TASK INSTRUCTIONS:
Could the records below be restated word for word, without a single picture?

DATA:
————
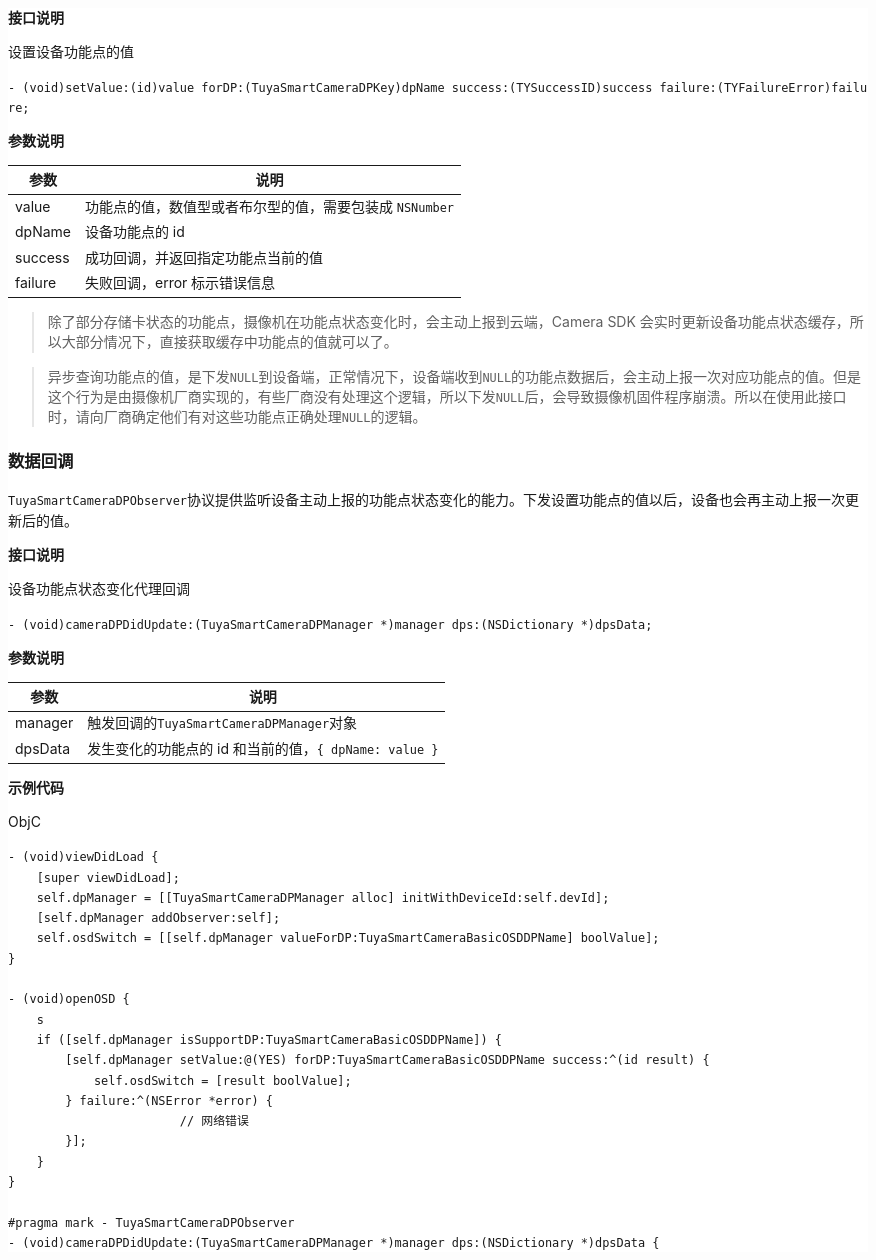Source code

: **接口说明**

设置设备功能点的值

```objc
- (void)setValue:(id)value forDP:(TuyaSmartCameraDPKey)dpName success:(TYSuccessID)success failure:(TYFailureError)failure;
```

**参数说明**

| 参数    | 说明                                                    |
| ------- | ------------------------------------------------------- |
| value   | 功能点的值，数值型或者布尔型的值，需要包装成 `NSNumber` |
| dpName  | 设备功能点的 id                                         |
| success | 成功回调，并返回指定功能点当前的值                      |
| failure | 失败回调，error 标示错误信息                            |

> 除了部分存储卡状态的功能点，摄像机在功能点状态变化时，会主动上报到云端，Camera SDK 会实时更新设备功能点状态缓存，所以大部分情况下，直接获取缓存中功能点的值就可以了。

> 异步查询功能点的值，是下发`NULL`到设备端，正常情况下，设备端收到`NULL`的功能点数据后，会主动上报一次对应功能点的值。但是这个行为是由摄像机厂商实现的，有些厂商没有处理这个逻辑，所以下发`NULL`后，会导致摄像机固件程序崩溃。所以在使用此接口时，请向厂商确定他们有对这些功能点正确处理`NULL`的逻辑。

### 数据回调

`TuyaSmartCameraDPObserver`协议提供监听设备主动上报的功能点状态变化的能力。下发设置功能点的值以后，设备也会再主动上报一次更新后的值。

**接口说明**

设备功能点状态变化代理回调

```objc
- (void)cameraDPDidUpdate:(TuyaSmartCameraDPManager *)manager dps:(NSDictionary *)dpsData;
```

**参数说明**

| 参数    | 说明                                                  |
| ------- | ----------------------------------------------------- |
| manager | 触发回调的`TuyaSmartCameraDPManager`对象              |
| dpsData | 发生变化的功能点的 id 和当前的值，`{ dpName: value }` |

**示例代码**

ObjC

```objc
- (void)viewDidLoad {
    [super viewDidLoad];
    self.dpManager = [[TuyaSmartCameraDPManager alloc] initWithDeviceId:self.devId];
  	[self.dpManager addObserver:self];
  	self.osdSwitch = [[self.dpManager valueForDP:TuyaSmartCameraBasicOSDDPName] boolValue];
}

- (void)openOSD {
  	s
    if ([self.dpManager isSupportDP:TuyaSmartCameraBasicOSDDPName]) {
        [self.dpManager setValue:@(YES) forDP:TuyaSmartCameraBasicOSDDPName success:^(id result) {
          	self.osdSwitch = [result boolValue];
        } failure:^(NSError *error) {
						// 网络错误
        }];
    }
}

#pragma mark - TuyaSmartCameraDPObserver
- (void)cameraDPDidUpdate:(TuyaSmartCameraDPManager *)manager dps:(NSDictionary *)dpsData {
```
————
ANSWER TO THIS TASK:
Source code

: **接口说明**

设置设备功能点的值

```objc
- (void)setValue:(id)value forDP:(TuyaSmartCameraDPKey)dpName success:(TYSuccessID)success failure:(TYFailureError)failure;
```

**参数说明**

| 参数    | 说明                                                    |
| ------- | ------------------------------------------------------- |
| value   | 功能点的值，数值型或者布尔型的值，需要包装成 `NSNumber` |
| dpName  | 设备功能点的 id                                         |
| success | 成功回调，并返回指定功能点当前的值                      |
| failure | 失败回调，error 标示错误信息                            |

> 除了部分存储卡状态的功能点，摄像机在功能点状态变化时，会主动上报到云端，Camera SDK 会实时更新设备功能点状态缓存，所以大部分情况下，直接获取缓存中功能点的值就可以了。

> 异步查询功能点的值，是下发`NULL`到设备端，正常情况下，设备端收到`NULL`的功能点数据后，会主动上报一次对应功能点的值。但是这个行为是由摄像机厂商实现的，有些厂商没有处理这个逻辑，所以下发`NULL`后，会导致摄像机固件程序崩溃。所以在使用此接口时，请向厂商确定他们有对这些功能点正确处理`NULL`的逻辑。

### 数据回调

`TuyaSmartCameraDPObserver`协议提供监听设备主动上报的功能点状态变化的能力。下发设置功能点的值以后，设备也会再主动上报一次更新后的值。

**接口说明**

设备功能点状态变化代理回调

```objc
- (void)cameraDPDidUpdate:(TuyaSmartCameraDPManager *)manager dps:(NSDictionary *)dpsData;
```

**参数说明**

| 参数    | 说明                                                  |
| ------- | ----------------------------------------------------- |
| manager | 触发回调的`TuyaSmartCameraDPManager`对象              |
| dpsData | 发生变化的功能点的 id 和当前的值，`{ dpName: value }` |

**示例代码**

ObjC

```objc
- (void)viewDidLoad {
    [super viewDidLoad];
    self.dpManager = [[TuyaSmartCameraDPManager alloc] initWithDeviceId:self.devId];
  	[self.dpManager addObserver:self];
  	self.osdSwitch = [[self.dpManager valueForDP:TuyaSmartCameraBasicOSDDPName] boolValue];
}

- (void)openOSD {
  	s
    if ([self.dpManager isSupportDP:TuyaSmartCameraBasicOSDDPName]) {
        [self.dpManager setValue:@(YES) forDP:TuyaSmartCameraBasicOSDDPName success:^(id result) {
          	self.osdSwitch = [result boolValue];
        } failure:^(NSError *error) {
						// 网络错误
        }];
    }
}

#pragma mark - TuyaSmartCameraDPObserver
- (void)cameraDPDidUpdate:(TuyaSmartCameraDPManager *)manager dps:(NSDictionary *)dpsData {
```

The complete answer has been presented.